— START OF Text passage —
The audience  included practitioners from both emerging disclosure systems and more established ones. It is hoped that all practitioners will take the lessons shared by  their peers at this event to help address particular implementation challenges and to develop strategies for improving the effectiveness of their systems. 
A selection of the most salient issues that emerged during the discussions with the participants includes:

  1. The “Ghost ownership” of assets (identifying the beneficial owner of assets) represents a major challenge for disclosure regimes;
  2. Widespread cash and face-to-face transactions were noted as complicating factors in the process of verifying the content of disclosures;
  3. Accessing information on overseas bank accounts and credit cards is a stumbling block to effective verification and enforcement;
  4. Assuring the enforcement of sanctions for violations of disclosure regimes was raised as an impediment to the effectiveness and credibility of disclosure systems;
  5. Bank secrecy and tax secrecy laws can make verification of disclosures particularly challenging;
  6. More sustained work on better communication, cooperation and information exchange with other agencies is necessary;
  7. Improved data management for managing and monitoring compliance, and for verification purposes is a priority area for many disclosure agencies.

While there are many challenges to overcome in the functioning of disclosure systems, the experiences shared by participants emphasized that disclosure agencies can be adept at finding solutions to increase effectiveness. For example, data management solutions have been developed in spite of limited resources by using in-house expertise and focusing on the most-cost effective choices which would have the highest impact. It was also noted that disclosure systems that are overburdened with numerous declarations to manage could benefit from allocating resources to focus on a limited number of declarations using a risk-based approach. One approach to dealing with bank and tax secrecy, which has been adopted in a number of jurisdictions is to request filers to grant permission for disclosure agencies to access information from financial institutions or the tax administration.

International conferences and workshops are increasingly addressing the challenges faced by stakeholders engaged in the prevention of corruption and the enforcement of anti-corruption laws and conventions. Few such events have looked in-depth at the policy and operational challenges of financial disclosure systems. This event was therefore an important contribution to the global dialogue on this subject. The event sought to establish foundations for continued technical dialogue between practitioners and experts beyond the conference, and to encourage practitioners to use the contacts established during the regional conference to seek consultation and support for their on-going work.
— END OF Text passage —
— START OF Information supplied —
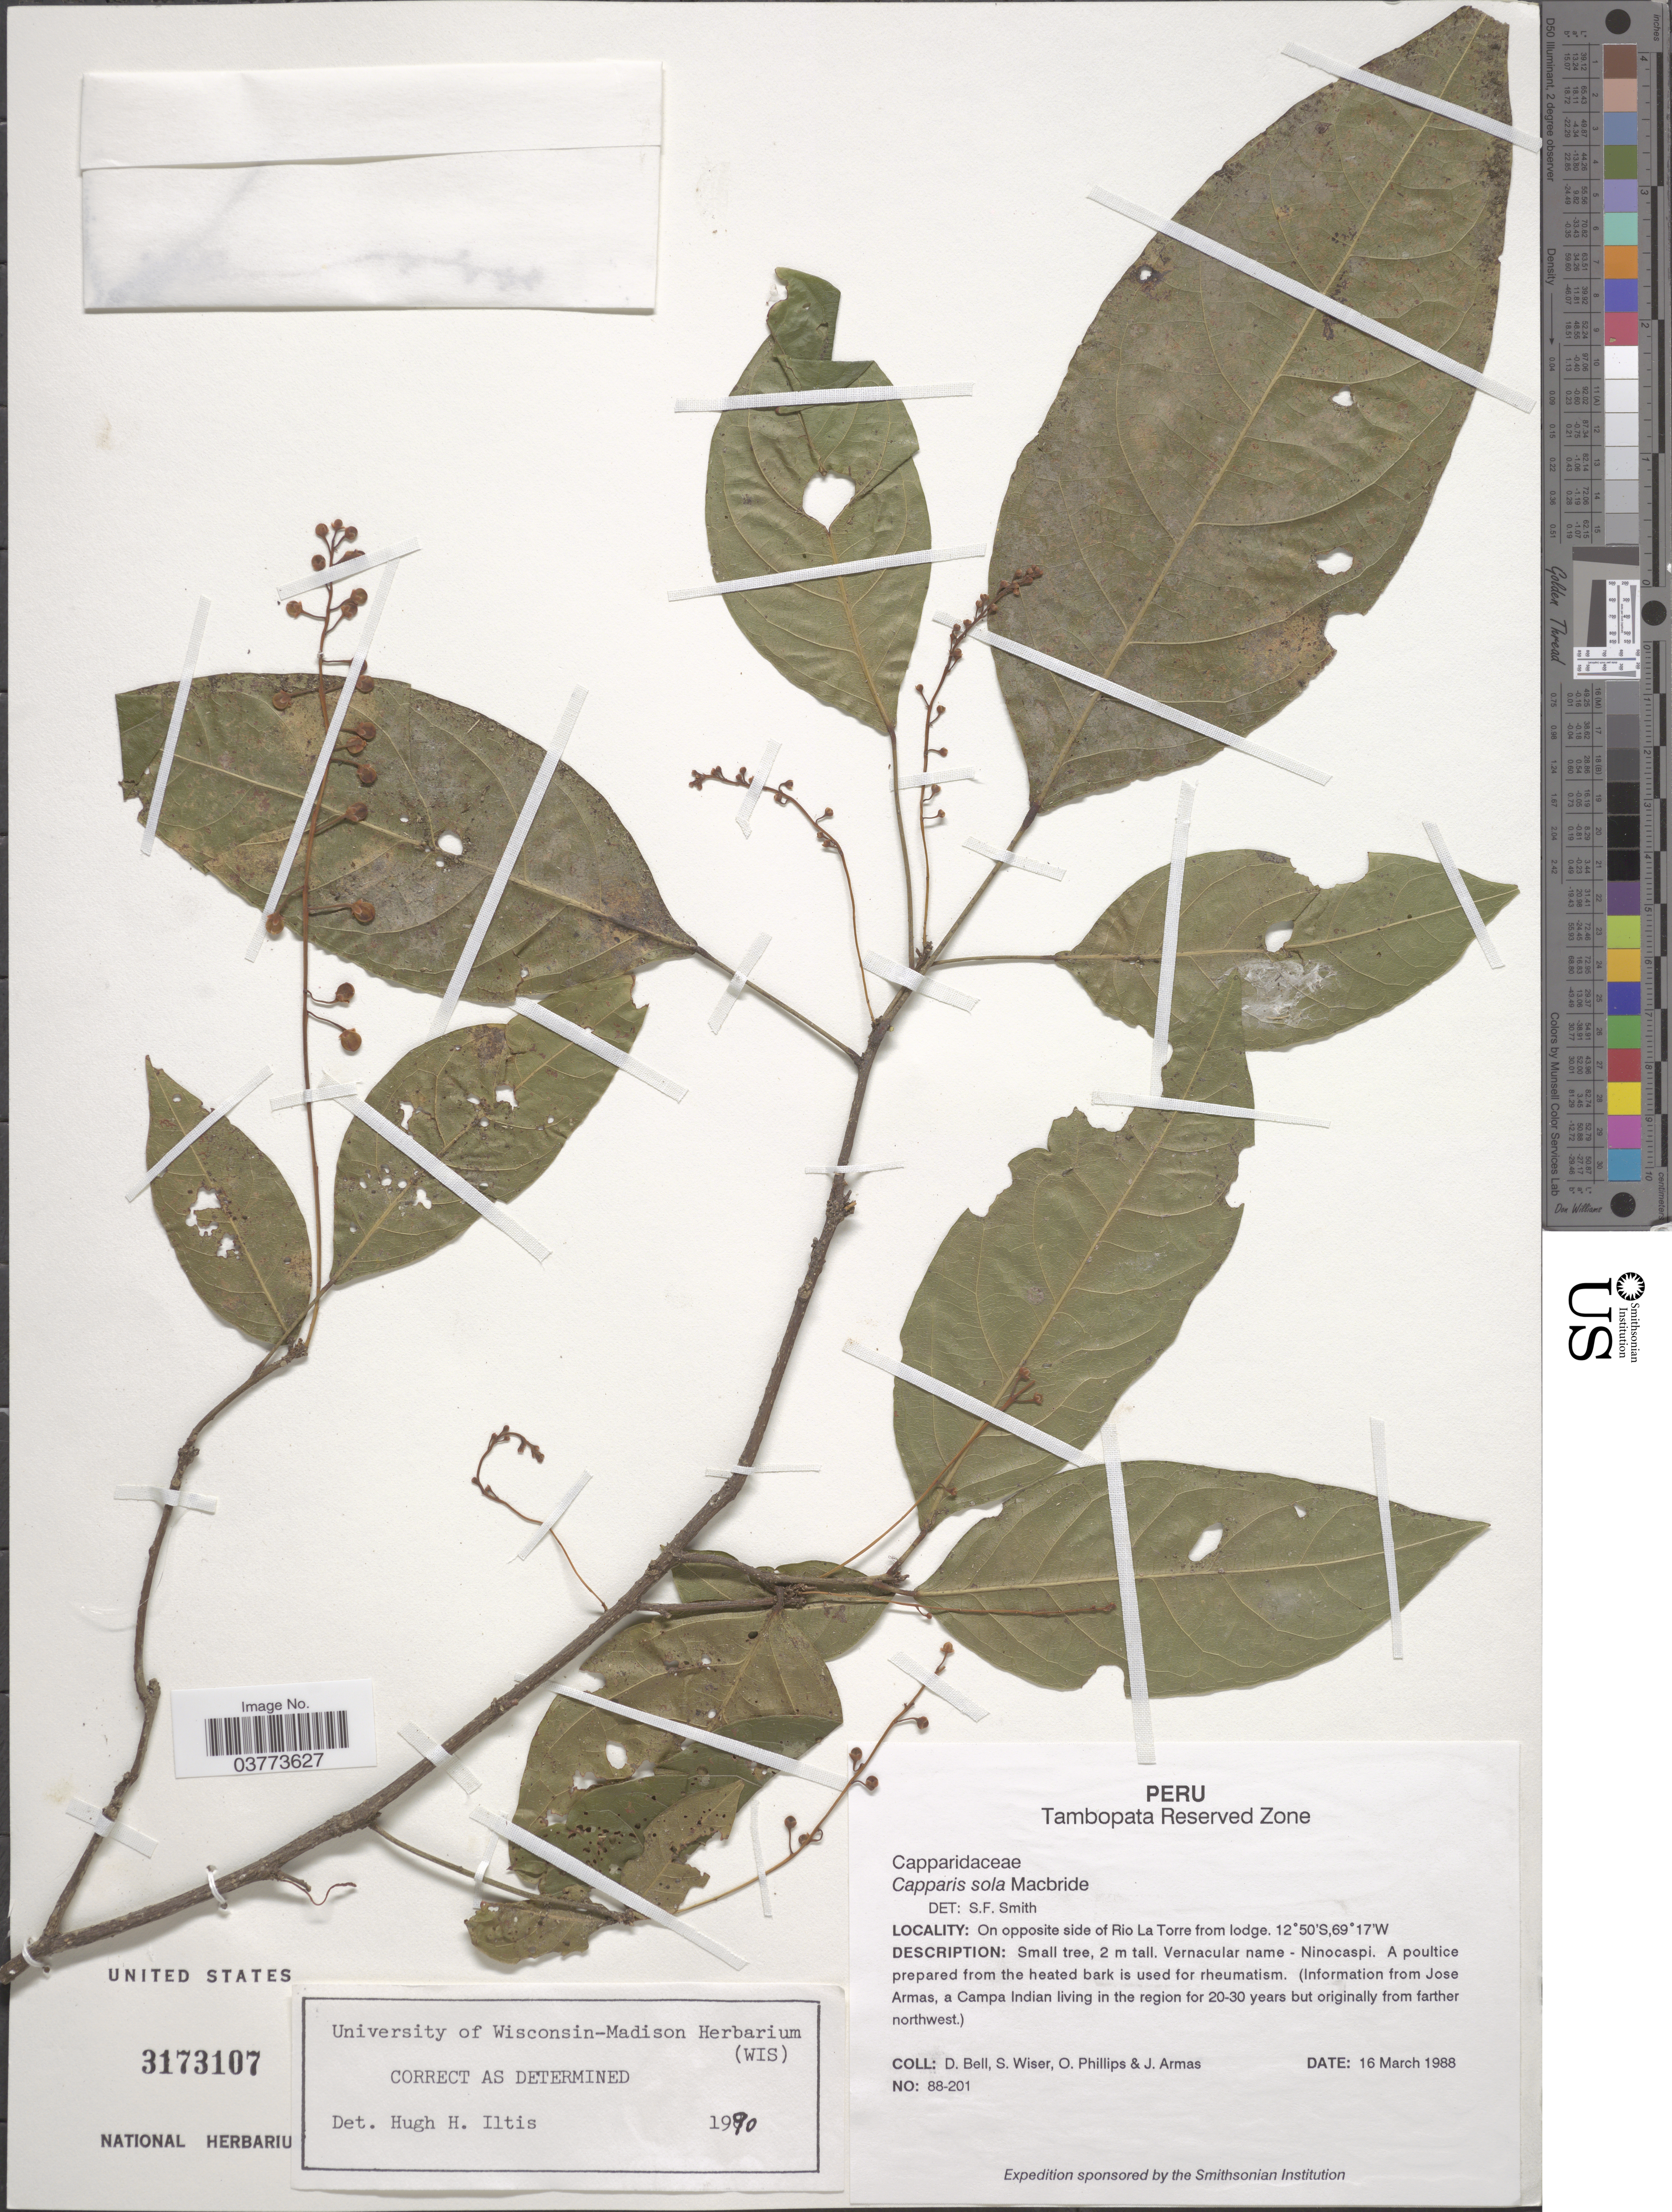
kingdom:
— END OF Information supplied —
**Tasks to complete**
**A)** In the passage on financial disclosure systems, why was the event considered an important contribution to the global dialogue on the subject? Answer in one to three sentences.
**B)** Duplicate the stretch of the passage on financial disclosure systems from "The audience  included" through "of their systems.".

**Expected answers**
**A)** International conferences and workshops increasingly address the prevention of corruption and the enforcement of anti-corruption laws. However, few of them have looked in depth at the policy and operational challenges of financial disclosure systems, and this event did.

**B)**
The audience  included practitioners from both emerging disclosure systems and more established ones. It is hoped that all practitioners will take the lessons shared by  their peers at this event to help address particular implementation challenges and to develop strategies for improving the effectiveness of their systems.